Gather each line containing the string "lines" from these entries.
[Data records]
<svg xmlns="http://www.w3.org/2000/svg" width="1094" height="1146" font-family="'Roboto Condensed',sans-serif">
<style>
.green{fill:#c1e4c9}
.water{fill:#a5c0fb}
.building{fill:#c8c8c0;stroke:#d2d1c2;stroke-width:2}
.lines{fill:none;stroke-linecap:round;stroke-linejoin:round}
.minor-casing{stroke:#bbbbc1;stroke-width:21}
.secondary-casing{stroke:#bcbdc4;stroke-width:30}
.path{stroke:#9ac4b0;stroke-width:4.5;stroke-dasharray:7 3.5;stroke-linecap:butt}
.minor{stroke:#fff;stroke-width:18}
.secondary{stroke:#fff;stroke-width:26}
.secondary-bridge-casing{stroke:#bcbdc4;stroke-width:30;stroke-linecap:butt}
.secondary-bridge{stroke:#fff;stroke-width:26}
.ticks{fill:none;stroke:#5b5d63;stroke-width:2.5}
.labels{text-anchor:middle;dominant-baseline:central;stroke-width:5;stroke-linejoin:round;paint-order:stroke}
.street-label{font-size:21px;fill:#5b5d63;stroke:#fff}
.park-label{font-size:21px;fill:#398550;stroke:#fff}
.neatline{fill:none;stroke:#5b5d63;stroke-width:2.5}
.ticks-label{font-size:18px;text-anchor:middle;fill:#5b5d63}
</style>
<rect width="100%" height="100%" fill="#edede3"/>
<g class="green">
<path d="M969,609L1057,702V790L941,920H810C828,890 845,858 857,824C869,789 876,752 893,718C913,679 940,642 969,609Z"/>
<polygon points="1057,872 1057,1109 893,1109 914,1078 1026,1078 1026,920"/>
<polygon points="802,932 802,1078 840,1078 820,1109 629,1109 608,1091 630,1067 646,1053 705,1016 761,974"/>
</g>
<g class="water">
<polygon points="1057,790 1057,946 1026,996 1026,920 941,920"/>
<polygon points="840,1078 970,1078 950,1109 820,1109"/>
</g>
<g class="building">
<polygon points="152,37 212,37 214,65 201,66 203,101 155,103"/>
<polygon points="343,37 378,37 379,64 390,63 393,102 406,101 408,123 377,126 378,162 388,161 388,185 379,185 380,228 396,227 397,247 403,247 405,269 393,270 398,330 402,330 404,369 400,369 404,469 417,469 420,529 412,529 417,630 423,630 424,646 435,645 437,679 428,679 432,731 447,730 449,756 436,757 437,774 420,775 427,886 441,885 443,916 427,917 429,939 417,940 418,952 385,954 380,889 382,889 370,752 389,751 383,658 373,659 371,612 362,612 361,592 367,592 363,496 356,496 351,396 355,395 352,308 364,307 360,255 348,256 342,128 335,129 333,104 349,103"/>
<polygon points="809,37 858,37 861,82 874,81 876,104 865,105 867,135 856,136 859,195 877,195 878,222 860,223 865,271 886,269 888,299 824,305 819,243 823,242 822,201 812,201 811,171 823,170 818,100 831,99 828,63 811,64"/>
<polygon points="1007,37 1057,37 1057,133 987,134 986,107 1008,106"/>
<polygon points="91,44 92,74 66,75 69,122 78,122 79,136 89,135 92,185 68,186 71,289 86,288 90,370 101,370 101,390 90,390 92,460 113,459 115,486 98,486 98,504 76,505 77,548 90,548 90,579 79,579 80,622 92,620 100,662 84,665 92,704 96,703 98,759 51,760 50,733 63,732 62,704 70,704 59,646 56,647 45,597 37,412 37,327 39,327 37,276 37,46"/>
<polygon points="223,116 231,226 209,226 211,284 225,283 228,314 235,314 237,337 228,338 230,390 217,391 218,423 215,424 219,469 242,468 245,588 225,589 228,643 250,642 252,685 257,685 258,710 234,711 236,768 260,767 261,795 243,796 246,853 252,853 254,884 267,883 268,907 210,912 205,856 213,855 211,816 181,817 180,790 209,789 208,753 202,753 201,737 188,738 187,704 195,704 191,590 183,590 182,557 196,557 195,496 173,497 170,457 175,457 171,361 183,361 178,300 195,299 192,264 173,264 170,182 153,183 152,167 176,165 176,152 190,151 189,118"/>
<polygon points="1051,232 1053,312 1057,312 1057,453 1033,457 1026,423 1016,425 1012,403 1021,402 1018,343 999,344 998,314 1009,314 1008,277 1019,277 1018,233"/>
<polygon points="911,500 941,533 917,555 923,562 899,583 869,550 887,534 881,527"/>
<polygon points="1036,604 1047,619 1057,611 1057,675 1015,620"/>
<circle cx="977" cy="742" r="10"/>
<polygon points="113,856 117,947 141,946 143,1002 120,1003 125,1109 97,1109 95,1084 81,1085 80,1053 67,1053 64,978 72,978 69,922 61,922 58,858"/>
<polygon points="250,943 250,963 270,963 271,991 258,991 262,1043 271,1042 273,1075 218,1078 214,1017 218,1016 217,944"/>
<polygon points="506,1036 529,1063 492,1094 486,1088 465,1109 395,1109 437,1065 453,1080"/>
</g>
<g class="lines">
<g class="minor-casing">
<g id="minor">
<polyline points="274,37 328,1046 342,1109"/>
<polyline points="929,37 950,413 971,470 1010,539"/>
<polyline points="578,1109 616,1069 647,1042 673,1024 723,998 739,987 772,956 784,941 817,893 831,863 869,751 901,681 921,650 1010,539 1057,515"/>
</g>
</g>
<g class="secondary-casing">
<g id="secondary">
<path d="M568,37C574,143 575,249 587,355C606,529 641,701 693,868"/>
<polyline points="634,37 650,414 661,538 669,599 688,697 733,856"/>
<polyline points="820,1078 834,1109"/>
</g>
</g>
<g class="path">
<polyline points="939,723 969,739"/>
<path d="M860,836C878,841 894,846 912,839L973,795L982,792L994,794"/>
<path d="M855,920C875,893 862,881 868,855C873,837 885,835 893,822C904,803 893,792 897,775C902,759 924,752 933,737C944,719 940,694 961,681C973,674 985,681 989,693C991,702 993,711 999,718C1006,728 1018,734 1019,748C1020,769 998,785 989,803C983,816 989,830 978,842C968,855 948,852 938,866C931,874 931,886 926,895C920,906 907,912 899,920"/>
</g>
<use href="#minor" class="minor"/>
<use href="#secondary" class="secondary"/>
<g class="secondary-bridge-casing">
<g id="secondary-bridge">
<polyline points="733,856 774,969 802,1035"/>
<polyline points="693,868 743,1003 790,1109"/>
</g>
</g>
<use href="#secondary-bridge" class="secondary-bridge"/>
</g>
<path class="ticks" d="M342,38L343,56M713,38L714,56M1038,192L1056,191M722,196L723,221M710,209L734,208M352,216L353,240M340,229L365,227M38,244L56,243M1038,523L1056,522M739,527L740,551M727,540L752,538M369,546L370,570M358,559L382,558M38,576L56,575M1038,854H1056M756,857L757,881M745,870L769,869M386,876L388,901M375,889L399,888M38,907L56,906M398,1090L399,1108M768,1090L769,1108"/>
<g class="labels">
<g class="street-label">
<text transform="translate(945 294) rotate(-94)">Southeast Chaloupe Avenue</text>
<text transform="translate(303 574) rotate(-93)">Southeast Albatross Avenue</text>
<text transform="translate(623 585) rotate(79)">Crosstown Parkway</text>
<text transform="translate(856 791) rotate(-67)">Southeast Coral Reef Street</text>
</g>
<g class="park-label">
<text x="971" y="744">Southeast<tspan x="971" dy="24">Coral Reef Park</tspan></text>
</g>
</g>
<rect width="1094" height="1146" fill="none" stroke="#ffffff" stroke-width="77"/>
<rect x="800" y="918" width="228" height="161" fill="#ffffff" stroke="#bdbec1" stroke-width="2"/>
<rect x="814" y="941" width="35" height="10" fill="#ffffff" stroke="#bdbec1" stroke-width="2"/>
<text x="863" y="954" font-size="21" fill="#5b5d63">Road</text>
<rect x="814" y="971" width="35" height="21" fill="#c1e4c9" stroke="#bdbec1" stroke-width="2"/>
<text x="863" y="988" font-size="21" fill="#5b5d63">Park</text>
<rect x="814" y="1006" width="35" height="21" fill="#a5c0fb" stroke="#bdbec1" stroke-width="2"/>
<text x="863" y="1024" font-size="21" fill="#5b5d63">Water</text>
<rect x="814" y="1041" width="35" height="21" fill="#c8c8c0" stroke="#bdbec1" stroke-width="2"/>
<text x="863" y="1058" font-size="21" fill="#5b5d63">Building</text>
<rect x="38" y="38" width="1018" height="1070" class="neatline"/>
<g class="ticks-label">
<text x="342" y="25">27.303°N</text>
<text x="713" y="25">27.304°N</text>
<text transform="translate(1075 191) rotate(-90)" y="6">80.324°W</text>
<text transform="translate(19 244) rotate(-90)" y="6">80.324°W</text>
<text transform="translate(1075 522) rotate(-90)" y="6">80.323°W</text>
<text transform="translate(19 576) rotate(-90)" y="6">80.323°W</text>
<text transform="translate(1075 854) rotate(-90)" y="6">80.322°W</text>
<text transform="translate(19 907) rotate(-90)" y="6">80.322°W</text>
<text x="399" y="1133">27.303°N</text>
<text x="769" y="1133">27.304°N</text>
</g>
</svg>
[/Data records]
Task solution -
.lines{fill:none;stroke-linecap:round;stroke-linejoin:round}
<g class="lines">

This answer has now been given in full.